The relentless demand for artificial intelligence chips is now hitting the pockets of smartphone buyers. Apple has announced price increases across its iPhone range, citing soaring costs for the advanced semiconductors that power its latest AI features. The move, which adds 5% to 8% to retail prices in the UK, is a stark reminder that the AI gold rush has a cost. And British tech firms are watching nervously as the ripple effects threaten to slow production and squeeze margins.
The immediate culprit is the global competition for high-bandwidth memory and cutting-edge processors. TSMC and Samsung, the world's leading chip foundries, have raised their prices by double digits over the past year, passing on the cost of building new fabrication plants and the scarcity of advanced packaging capacity. Apple, the largest consumer of these chips outside the data centre, has little choice but to pass on these costs. For consumers, this means paying more for the latest iPhones just as inflation begins to moderate elsewhere. It is a bitter pill for the Bank of England's rate-setters, who had hoped that goods inflation was finally easing.
But the pain does not stop on the high street. The British tech sector, which relies heavily on importing these chips for everything from electric vehicles to medical devices, is now facing its own supply squeeze. Smaller firms, which lack the pricing power of Apple, are being forced to delay product launches or swallow the higher costs, eating into already thin margins. The British Venture Capital Association reports that over a third of its member companies are rethinking their next funding rounds as component costs surge.
This is a classic case of demand-pull inflation, but with a twist. The AI boom is not just driving up prices; it is also diverting supply away from consumer electronics and into data centres. The likes of Microsoft and Google are hoovering up every available chip to build their AI infrastructure, leaving less for the rest of the economy. The result is a bottleneck that is likely to persist for at least another 18 months, according to industry analysts.
The government's much-vaunted 'National Semiconductor Strategy', which promised billions in subsidies, looks increasingly inadequate. The plan focuses on long-term research and niche manufacturing, but it does nothing to address the immediate shortage of advanced chips that British firms need to stay competitive. The Treasury will be watching the inflation figures with unease, as another round of price rises could force the Bank of England to delay rate cuts. That would be a double blow for the tech sector, which needs cheap capital to invest in growth.
From a fiscal perspective, the Chancellor must resist the temptation to intervene with price controls or subsidies for big tech. Such measures would only distort the market and delay the inevitable adjustment. Instead, the focus should be on removing barriers to domestic chip production, such as planning delays for new fabs and visa restrictions for skilled labour. The market will eventually find an equilibrium, but only if government does not get in the way.
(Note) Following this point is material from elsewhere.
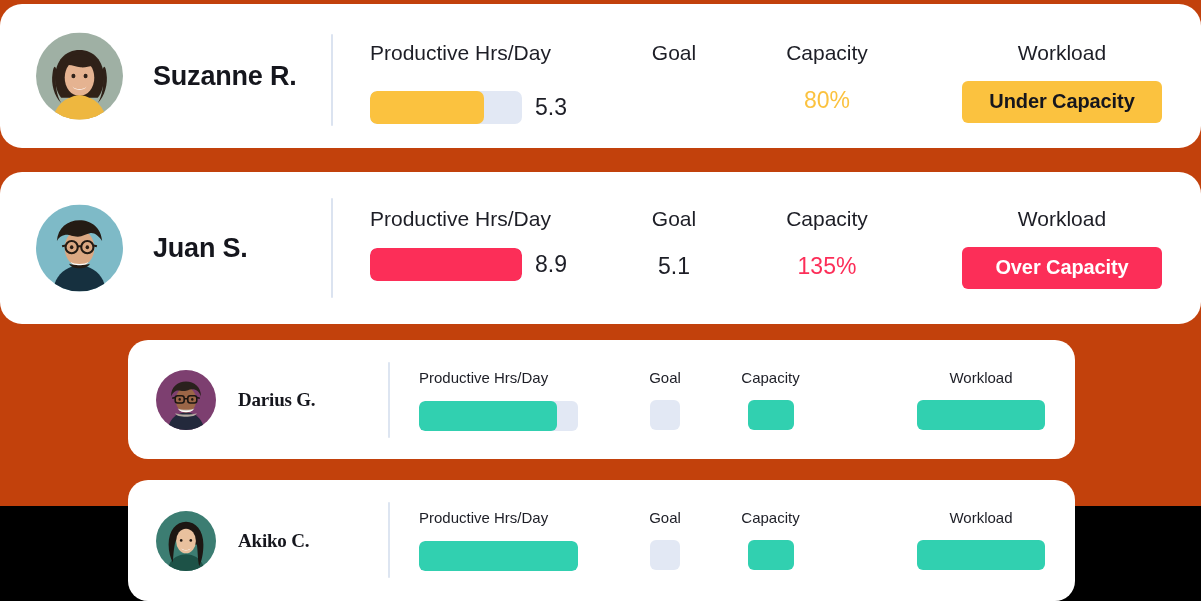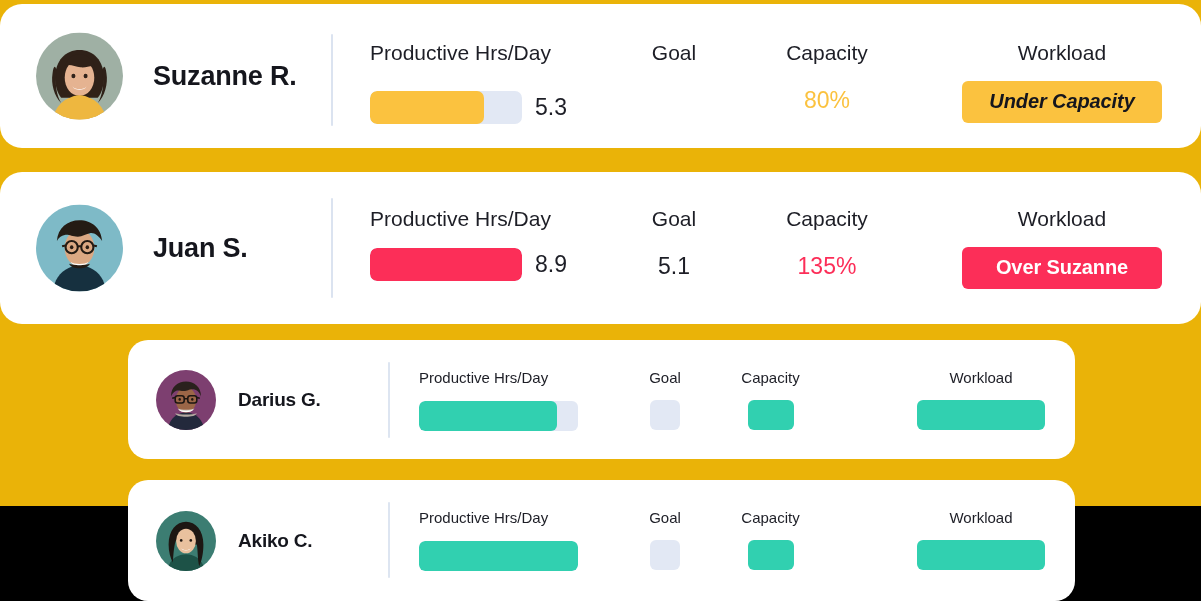"Suzanne R." .stage { background: #eab308 -> #c2410c }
For investors, the message is clear: the AI chip boom is a tailwind for some, but it is creating headwinds for others. Apple's price hike is a canary in the coal mine. British tech firms that cannot secure chips or pass on costs will struggle. The prudent portfolio should be overweight on semiconductor suppliers and underweight on consumer hardware. Capital flight from small-cap tech stocks is already underway, and the FTSE's few remaining tech listings may face further pressure.
The bottom line is that there is no such thing as a free lunch in the AI era. The benefits of smarter phones and more efficient data centres come with a cost, measured in higher prices and delayed products. British firms must adapt by diversifying supply chains, building inventory, and focusing on high-value applications where they can command a premium. Those that fail to do so will find themselves on the wrong side of the AI divide. The Chancellor should take note: market forces, not government handouts, will sort the winners from the losers. But ensuring that Britain has the infrastructure to compete is a job only the state can do. Let us hope the next budget reflects that reality.